> **How to complete this task**:
For the word "list", find each line in the entries where it occurs and copy that line.

> **Dataset entries**:

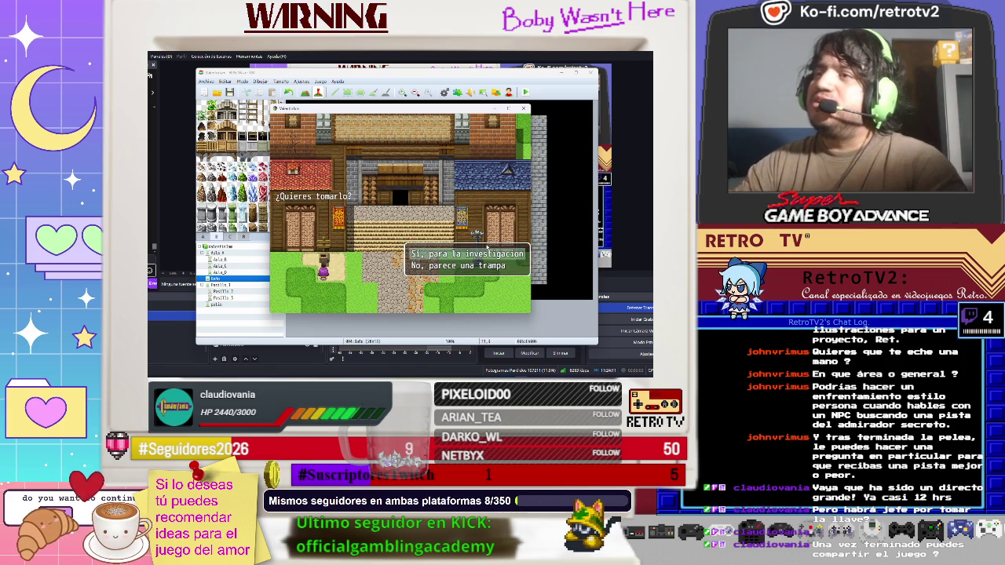
{"action": "key", "text": "Return"}
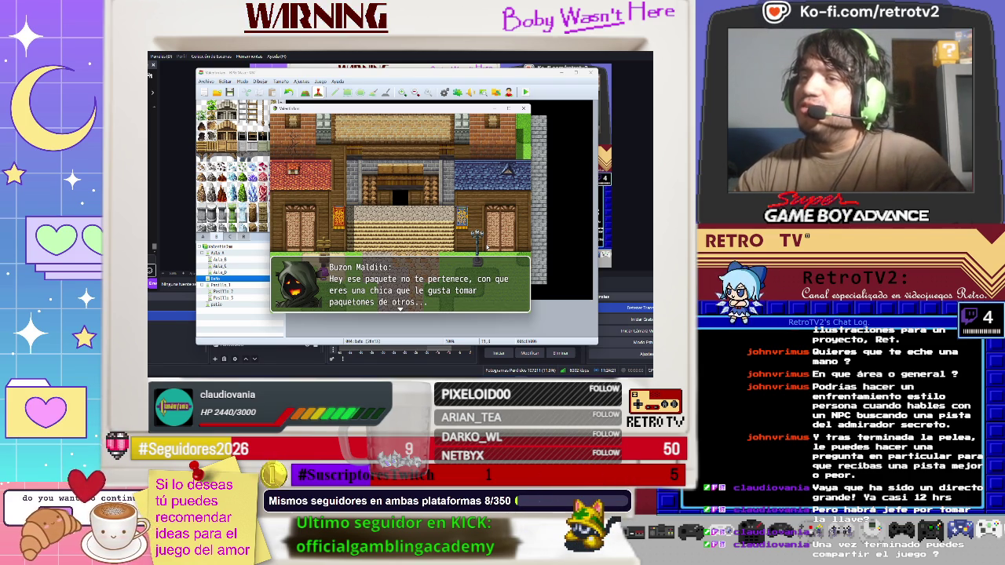
{"action": "key", "text": "Return"}
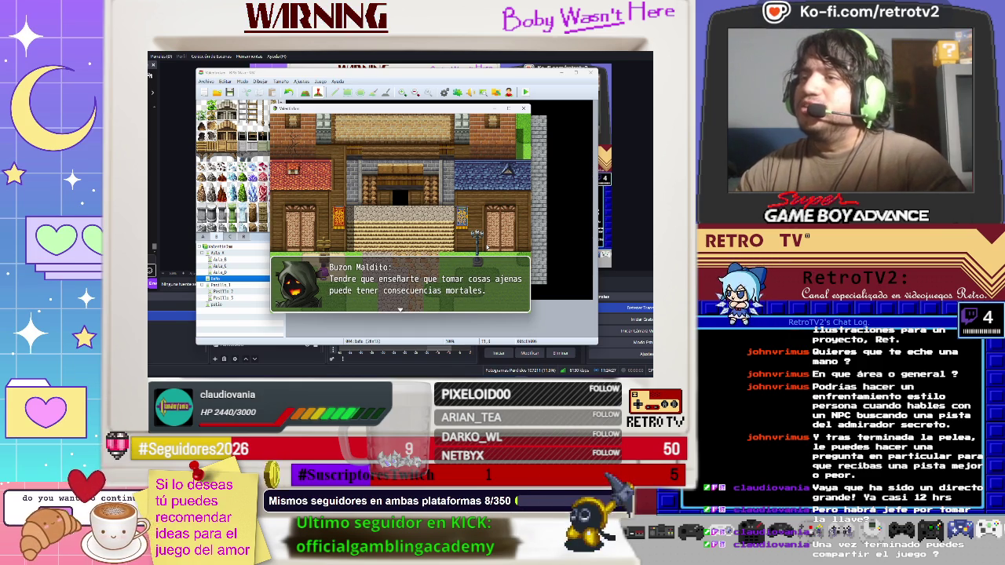
{"action": "key", "text": "Return"}
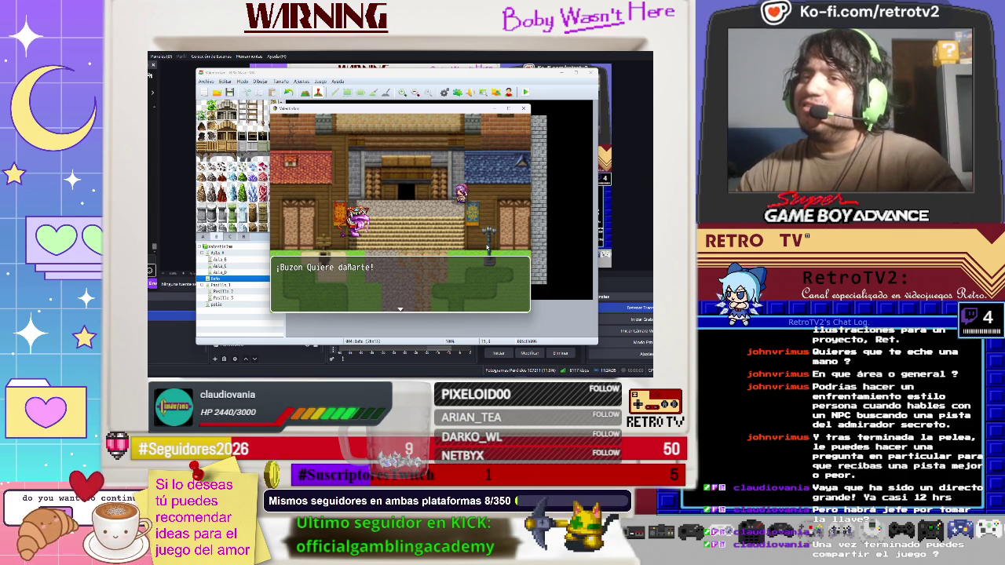
{"action": "key", "text": "Return"}
{"action": "key", "text": "Up"}
{"action": "key", "text": "Down"}
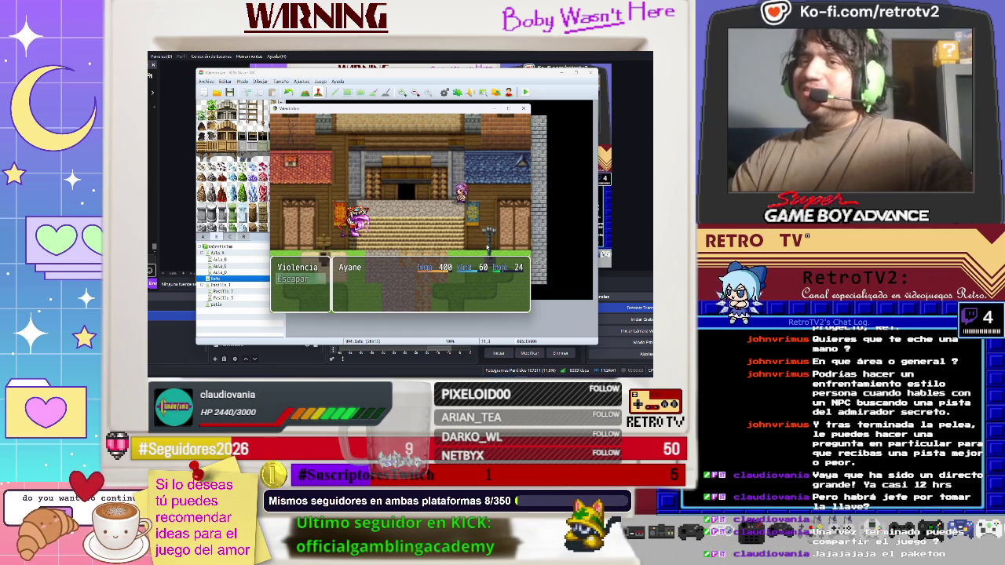
- Choose Violencia and browse Ayane's Habilidades list, including Regañar
{"action": "key", "text": "Up"}
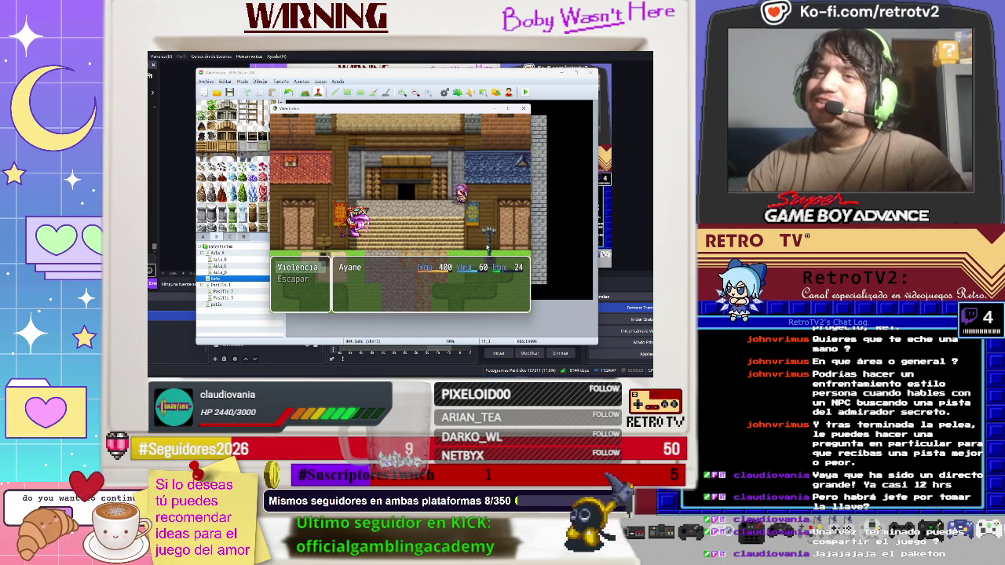
{"action": "key", "text": "Return"}
{"action": "key", "text": "Down"}
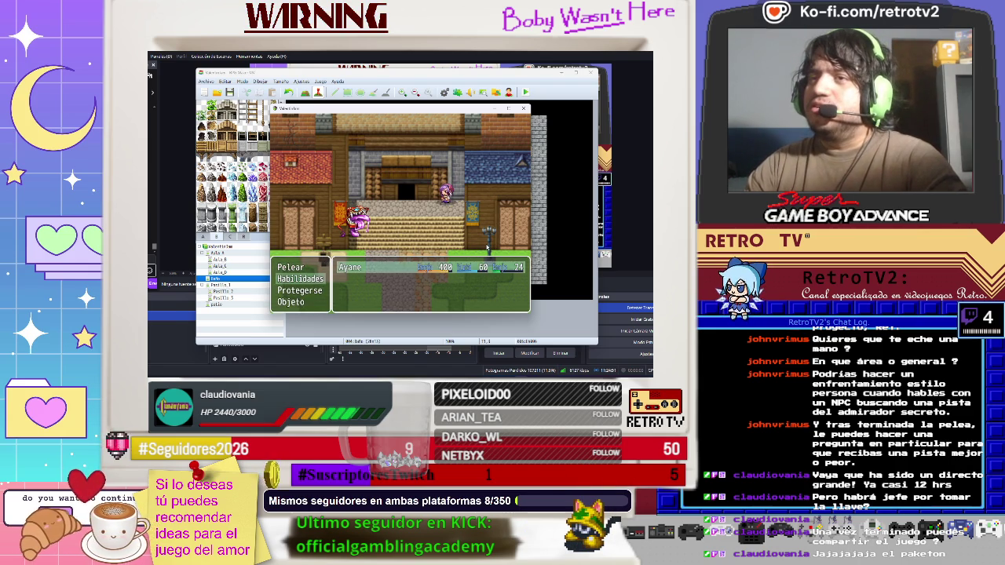
{"action": "key", "text": "Up"}
{"action": "key", "text": "Down"}
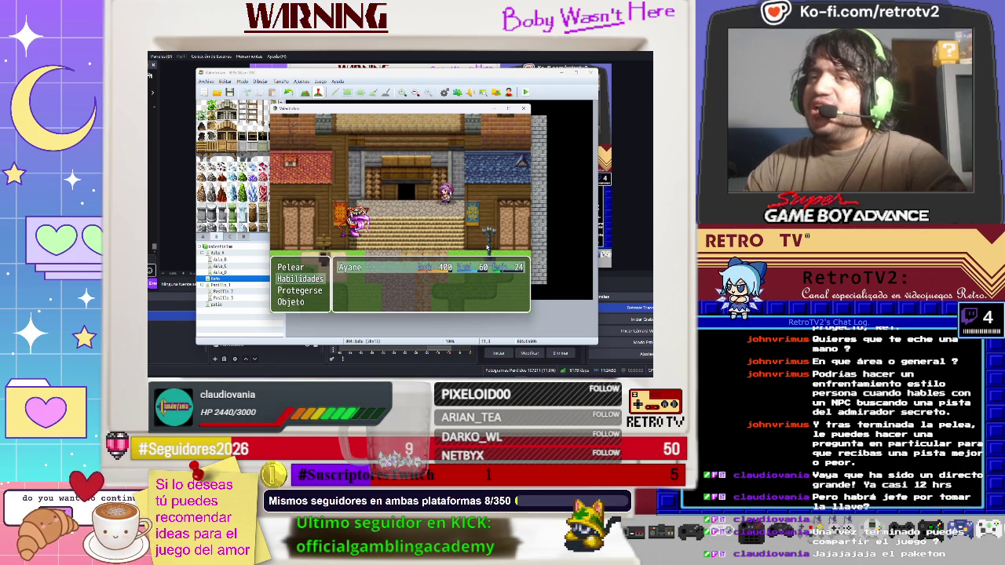
{"action": "key", "text": "Return"}
{"action": "key", "text": "Right"}
{"action": "key", "text": "Left"}
{"action": "key", "text": "Right"}
{"action": "key", "text": "Escape"}
{"action": "key", "text": "Down"}
{"action": "key", "text": "Down"}
- Look at the Pan con Nutella item in the battle item list without using it
{"action": "key", "text": "Up"}
{"action": "key", "text": "Up"}
{"action": "key", "text": "Up"}
{"action": "key", "text": "Return"}
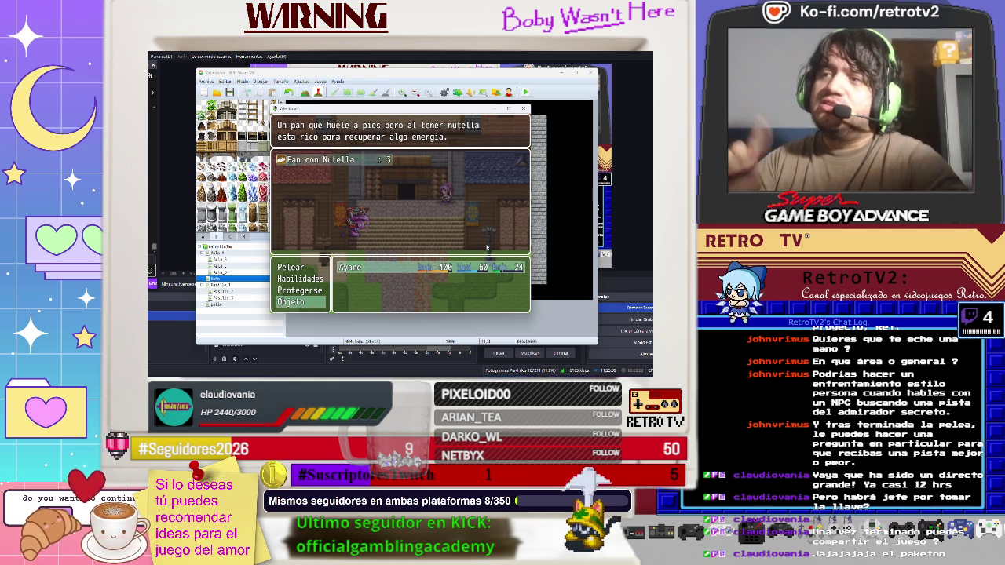
{"action": "key", "text": "Escape"}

> **Task solution**:
- Choose Violencia and browse Ayane's Habilidades list, including Regañar
- Look at the Pan con Nutella item in the battle item list without using it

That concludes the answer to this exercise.